#### [Information given]

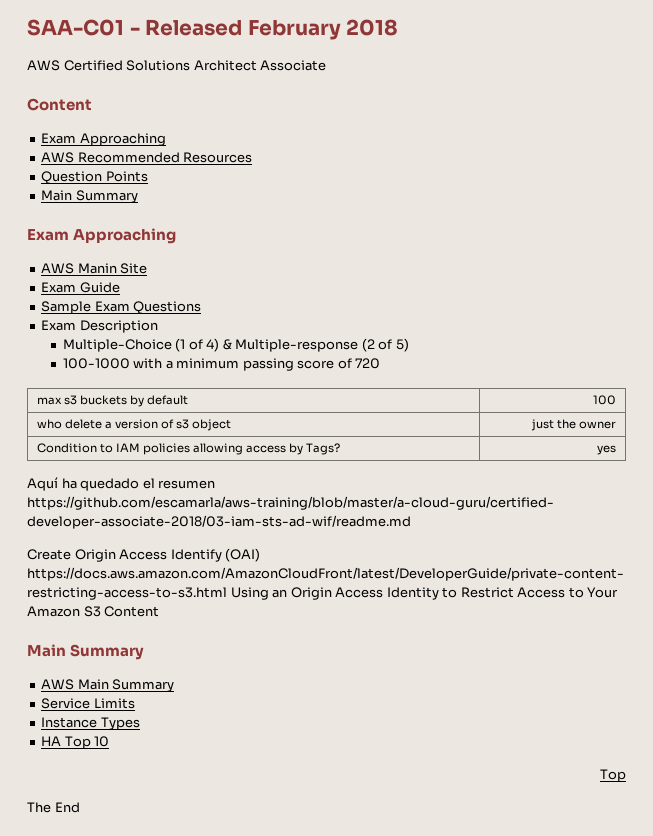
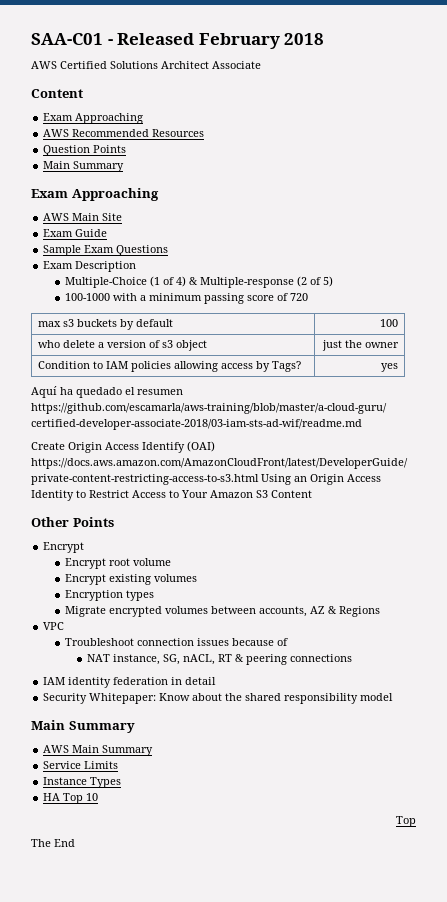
[77,263,117,274] Manin -> [72,213,100,221] Main
(160, 611) none -> [31,517,114,527] [43,542,85,553] [64,558,171,569] [64,574,197,585] [64,590,154,601] [64,606,380,617] [43,622,65,630] [64,638,288,646] [86,654,352,665] [43,677,217,688] [43,693,394,704] // Other Points // Encrypt // Encrypt root volume // Encrypt existing volumes // Encryption types // Migrate encrypted volumes between accounts, AZ & Regions // VPC // Troubleshoot connection issues because of // NAT instance, SG, nACL, RT & peering connections // IAM identity federation in detail // Security Whitepaper: Know about the shared responsibility model

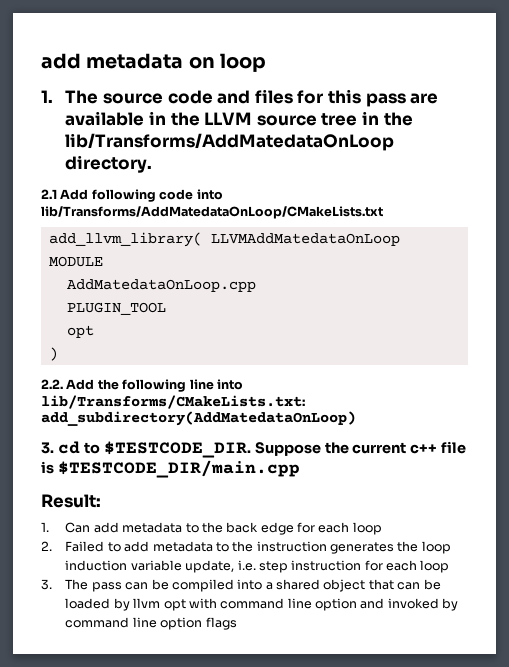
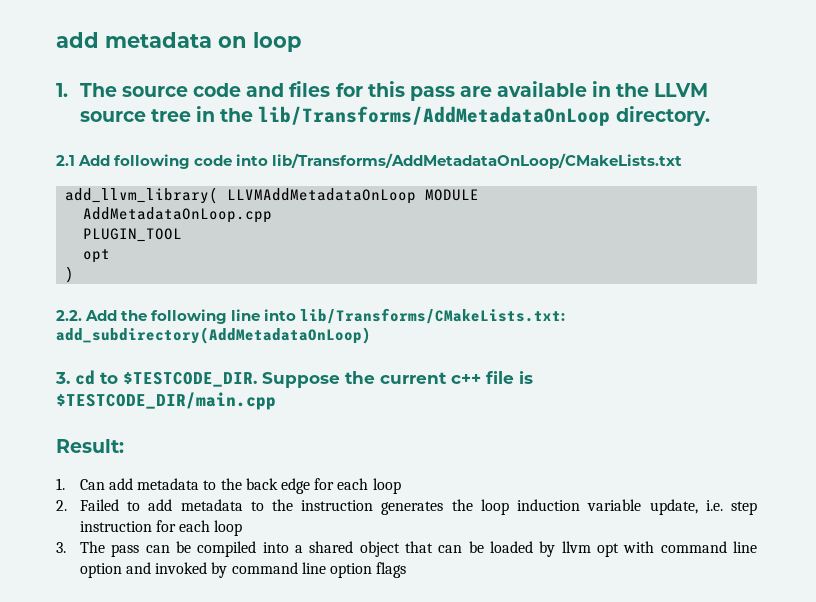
[65,133,395,151] lib/Transforms/AddMatedataOnLoop -> [258,106,611,126] lib/Transforms/AddMetadataOnLoop
[41,206,383,219] lib/Transforms/AddMatedataOnLoop/CMakeLists.txt -> [272,153,683,169] lib/Transforms/AddMetadataOnLoop/CMakeLists.txt
[210,233,400,246] LLVMAddMatedataOnLoop -> [227,188,417,204] LLVMAddMetadataOnLoop
[66,279,256,292] AddMatedataOnLoop.cpp -> [83,207,273,223] AddMetadataOnLoop.cpp
[41,411,356,426] add_subdirectory(AddMatedataOnLoop) -> [56,327,371,344] add_subdirectory(AddMetadataOnLoop)

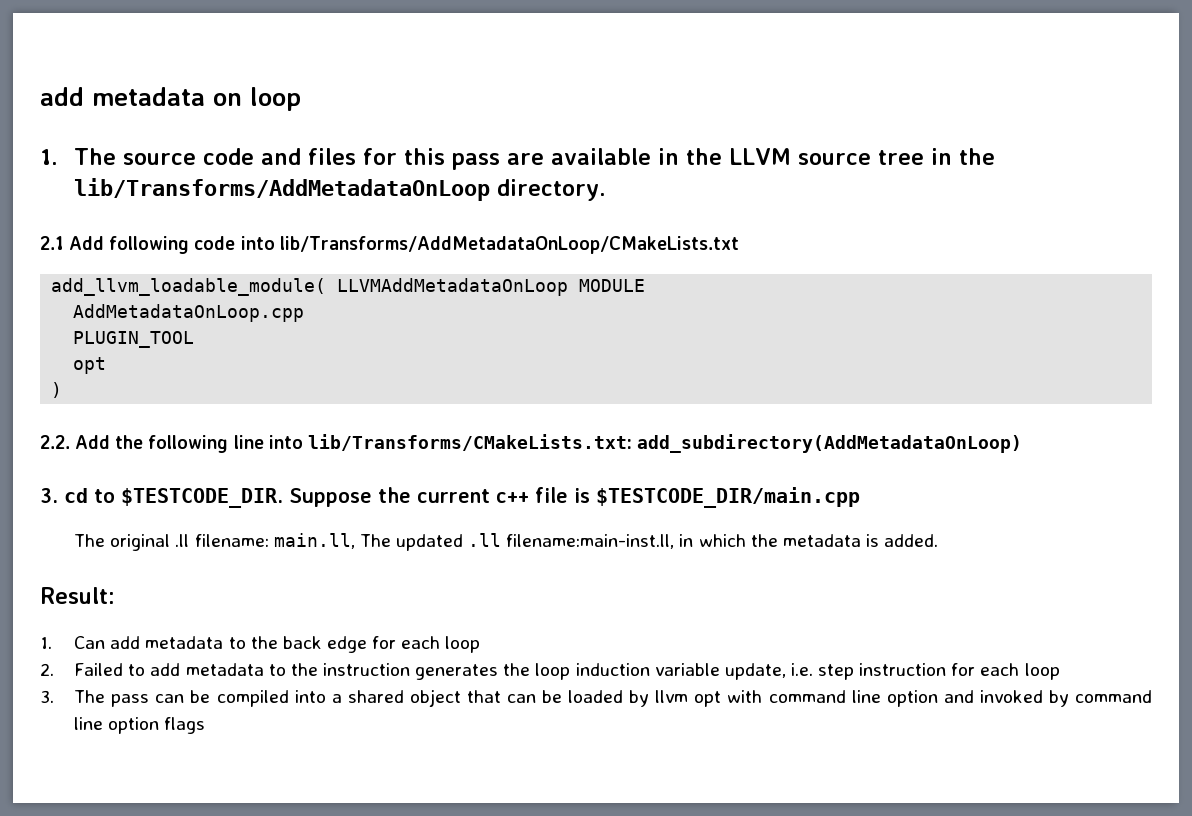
[65,187,219,204] add_llvm_library( -> [51,278,327,296] add_llvm_loadable_module(
(276, 401) none -> [74,533,939,551] // The original .ll filename: main.ll, The updated .ll filename:main-inst.ll, in which the metadata is added.

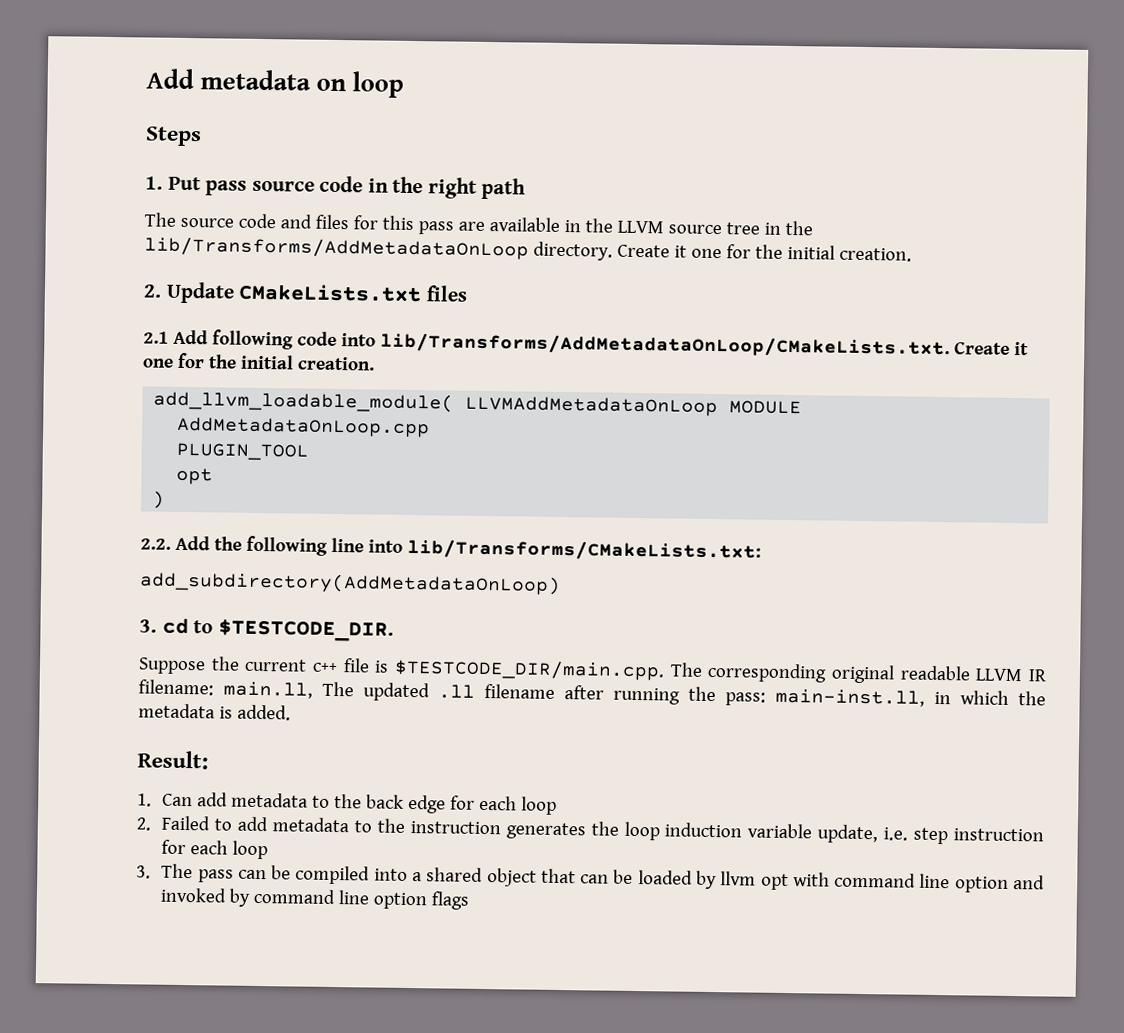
[40,87,84,106] add -> [146,68,194,90] Add
[40,149,58,165] 1. -> [145,126,202,147] [145,175,527,200] Steps // 1. Put pass source code in the right path //
(607, 190) none -> [616,244,912,262] [143,281,468,304] Create it one for the initial creation. // 2. Update CMakeLists.txt files
[279,236,739,254] lib/Transforms/AddMetadataOnLoop/CMakeLists.txt -> [380,332,1029,359] [142,352,375,371] lib/Transforms/AddMetadataOnLoop/CMakeLists.txt. Create it one for the initial creation.
(632, 442) none -> (761, 550) //
(283, 498) none -> (394, 630) //
[596,487,860,508] [74,534,190,551] $TESTCODE_DIR/main.cpp // The original .ll -> [393,658,1047,684] $TESTCODE_DIR/main.cpp. The corresponding original readable LLVM IR
[506,534,675,549] filename:main-inst.ll, -> [484,683,925,707] filename after running the pass: main-inst.ll,

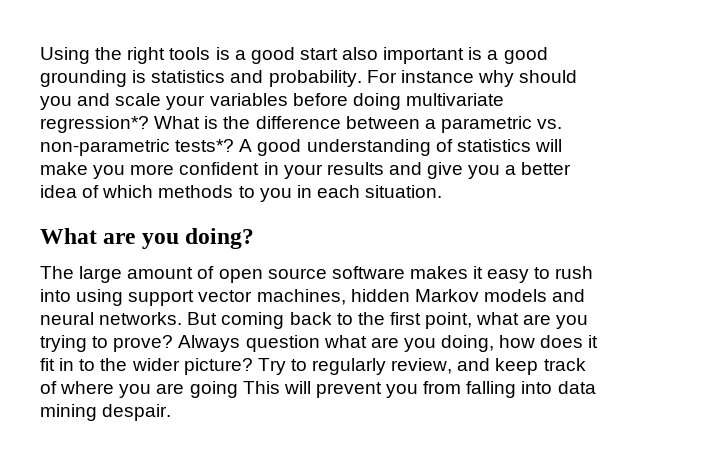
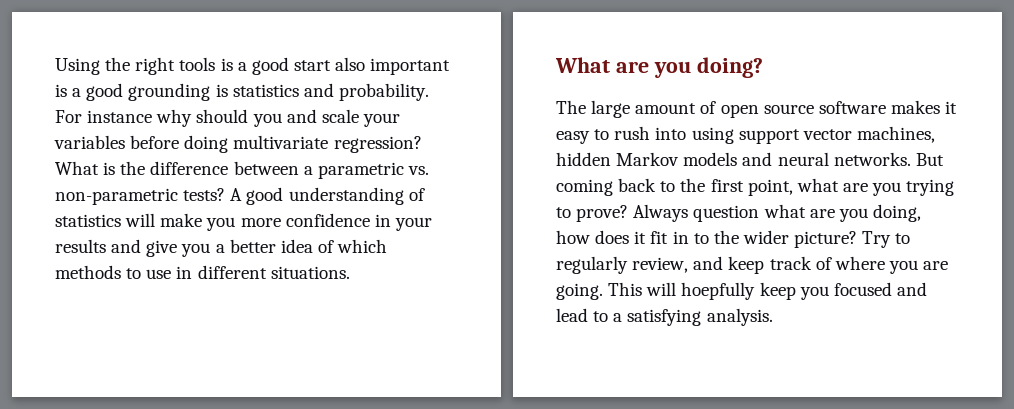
[40,116,149,133] regression*? -> [333,136,422,153] regression?
[175,139,235,152] tests*? -> [183,188,226,201] tests?
[179,162,260,175] confident -> [285,213,370,227] confidence
[259,185,443,202] you in each situation. -> [146,265,350,279] use in different situations.
[189,381,238,398] going -> [556,283,603,300] going.
[315,381,596,398] [40,404,172,421] prevent you from falling into data mining despair. -> [681,282,927,300] [556,308,773,326] hoepfully keep you focused and lead to a satisfying analysis.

#### [Assignment]
Out of the records, collect only those lines that contain the string "initial".

#### [Result for this exercise]
(607, 190) none -> [616,244,912,262] [143,281,468,304] Create it one for the initial creation. // 2. Update CMakeLists.txt files
[279,236,739,254] lib/Transforms/AddMetadataOnLoop/CMakeLists.txt -> [380,332,1029,359] [142,352,375,371] lib/Transforms/AddMetadataOnLoop/CMakeLists.txt. Create it one for the initial creation.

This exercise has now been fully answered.